2. EPA’s original document spelling out their Clean Power Plan:  http://www2.epa.gov/sites/production/files/2014-06/documents/20140602ria-clean-power-plan.pdf

3. “The Burden of Children’s Asthma: What Asthma Costs Nationally, Locally, and Personally” From pediatricasthma.org, downloaded  from http://www.pediatricasthma.org/about/asthma_burden

4. General source: Q&A: EPA Regulation of Greenhouse Gas Emissions from Existing Power Plants | Center for Climate and Energy Solutions, downloaded from http://www.c2es.org/federal/executive/epa/q-a-regulation-greenhouse-gases-existing-power

5. General source: Georgetown Climate Center Summary of the EPA’s Proposed Rule to Limit GHGs downloaded from http://www.georgetownclimate.org/

6. Retired Coal Miner To EPA: ‘We’re Dying, Literally Dying For You To Help Us’ downloaded from http://thinkprogress.org/climate/2014/07/31/3465941/health-concern-epa-hearings/

One Comment
  1. stevebremner2014 permalink
    August 13, 2014 11:28 am

    Thank you, Dr. Saberi, for speaking out so eloquently on behalf of “front line” doctors, of Pennsylvanians, and of humanity.
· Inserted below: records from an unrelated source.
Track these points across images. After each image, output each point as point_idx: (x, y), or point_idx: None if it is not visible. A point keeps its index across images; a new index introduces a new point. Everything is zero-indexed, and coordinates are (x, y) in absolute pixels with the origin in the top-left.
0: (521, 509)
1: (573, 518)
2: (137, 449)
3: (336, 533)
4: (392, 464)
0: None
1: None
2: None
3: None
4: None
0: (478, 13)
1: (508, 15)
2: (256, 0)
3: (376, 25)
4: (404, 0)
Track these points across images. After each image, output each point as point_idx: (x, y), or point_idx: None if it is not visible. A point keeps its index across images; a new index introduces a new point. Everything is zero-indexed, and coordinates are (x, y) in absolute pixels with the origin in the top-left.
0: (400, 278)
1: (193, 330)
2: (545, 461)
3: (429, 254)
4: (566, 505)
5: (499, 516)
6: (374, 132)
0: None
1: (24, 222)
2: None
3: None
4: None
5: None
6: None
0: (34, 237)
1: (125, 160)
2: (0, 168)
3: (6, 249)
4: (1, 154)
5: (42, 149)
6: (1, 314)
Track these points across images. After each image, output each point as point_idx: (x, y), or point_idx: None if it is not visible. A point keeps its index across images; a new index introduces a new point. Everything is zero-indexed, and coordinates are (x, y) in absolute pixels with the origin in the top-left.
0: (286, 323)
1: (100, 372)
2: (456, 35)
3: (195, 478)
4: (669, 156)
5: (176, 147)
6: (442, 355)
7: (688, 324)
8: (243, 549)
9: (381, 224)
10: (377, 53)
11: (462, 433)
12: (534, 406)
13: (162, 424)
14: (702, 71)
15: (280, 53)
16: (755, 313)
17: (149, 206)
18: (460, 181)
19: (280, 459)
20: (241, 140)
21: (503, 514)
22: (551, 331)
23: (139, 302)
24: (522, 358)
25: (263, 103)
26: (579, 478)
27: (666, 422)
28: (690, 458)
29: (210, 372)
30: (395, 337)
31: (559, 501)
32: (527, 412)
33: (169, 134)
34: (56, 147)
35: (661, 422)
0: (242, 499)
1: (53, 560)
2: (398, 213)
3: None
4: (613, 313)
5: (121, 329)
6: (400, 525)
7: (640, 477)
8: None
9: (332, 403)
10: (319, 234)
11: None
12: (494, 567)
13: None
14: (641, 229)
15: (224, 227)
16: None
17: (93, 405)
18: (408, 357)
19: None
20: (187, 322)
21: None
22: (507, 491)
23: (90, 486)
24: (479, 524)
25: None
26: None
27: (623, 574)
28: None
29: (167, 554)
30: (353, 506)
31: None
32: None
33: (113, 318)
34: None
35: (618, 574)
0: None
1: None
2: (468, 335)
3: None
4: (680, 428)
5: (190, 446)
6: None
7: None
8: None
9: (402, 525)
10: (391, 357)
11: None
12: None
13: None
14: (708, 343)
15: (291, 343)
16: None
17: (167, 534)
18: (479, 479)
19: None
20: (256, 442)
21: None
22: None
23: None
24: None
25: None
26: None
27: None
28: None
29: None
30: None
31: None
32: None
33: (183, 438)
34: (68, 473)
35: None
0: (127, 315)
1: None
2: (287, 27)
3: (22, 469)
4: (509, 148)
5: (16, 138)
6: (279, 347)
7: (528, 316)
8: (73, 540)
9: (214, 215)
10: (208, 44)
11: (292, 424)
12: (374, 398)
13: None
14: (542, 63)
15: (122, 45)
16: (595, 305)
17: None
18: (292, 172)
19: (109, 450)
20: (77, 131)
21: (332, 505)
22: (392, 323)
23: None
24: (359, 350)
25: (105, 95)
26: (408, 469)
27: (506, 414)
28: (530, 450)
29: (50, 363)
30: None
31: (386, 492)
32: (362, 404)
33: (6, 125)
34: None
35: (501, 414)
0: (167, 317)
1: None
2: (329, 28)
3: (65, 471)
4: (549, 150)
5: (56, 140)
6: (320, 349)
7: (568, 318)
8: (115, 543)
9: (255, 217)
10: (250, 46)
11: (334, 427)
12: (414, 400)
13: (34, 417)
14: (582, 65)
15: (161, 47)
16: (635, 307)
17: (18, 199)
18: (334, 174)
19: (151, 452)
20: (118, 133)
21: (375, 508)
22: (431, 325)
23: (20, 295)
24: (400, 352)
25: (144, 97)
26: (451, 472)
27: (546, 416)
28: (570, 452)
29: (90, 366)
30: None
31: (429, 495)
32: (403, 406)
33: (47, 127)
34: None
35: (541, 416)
    A personal story about fossil fuels and dead horses: As a kid in London in the 1960’s I had recurring breathing problems. They said it would go away when my age hit double figures, and it did. But at the time it was hell, and I still wince in sympathy on hearing or seeing someone having trouble breathing. Pouné’s image of infants laboring for breath really hits home for me.

    My breathing issue hit rock bottom in 1962, at age of 6½, when a partially collapsed lung coincided with the last great London smog. The Children’s Hospital was three blocks away, straight line, same side of the street we’d lived on since forever … and Mum and I got lost! Let’s hear it for fossil fuels.

    Fast forward half a century, during which London recognizes fossil fuel smoke as a dead horse, and cleans up its act, its particulate atmospheric muck, and its blackened buildings…

    In 2012 I dedicated the Sunday flowers at the Ethical Humanist Society of Philadelphia “on the 50th anniversary of the last great London smog, in honor of all who actually listen to climate scientists.” Facetious? A tad. Sincere? Utterly.

    Yes, it can be done. And I hope that half a century hence, someone will be dedicating flowers, in an atmosphere free of non-particulate muck, in honor of those who actually listened to voices like Pouné’s, and who — if you can get environmental stuff through the House of Commons, you can get it through *any* legislature! — got things fixed.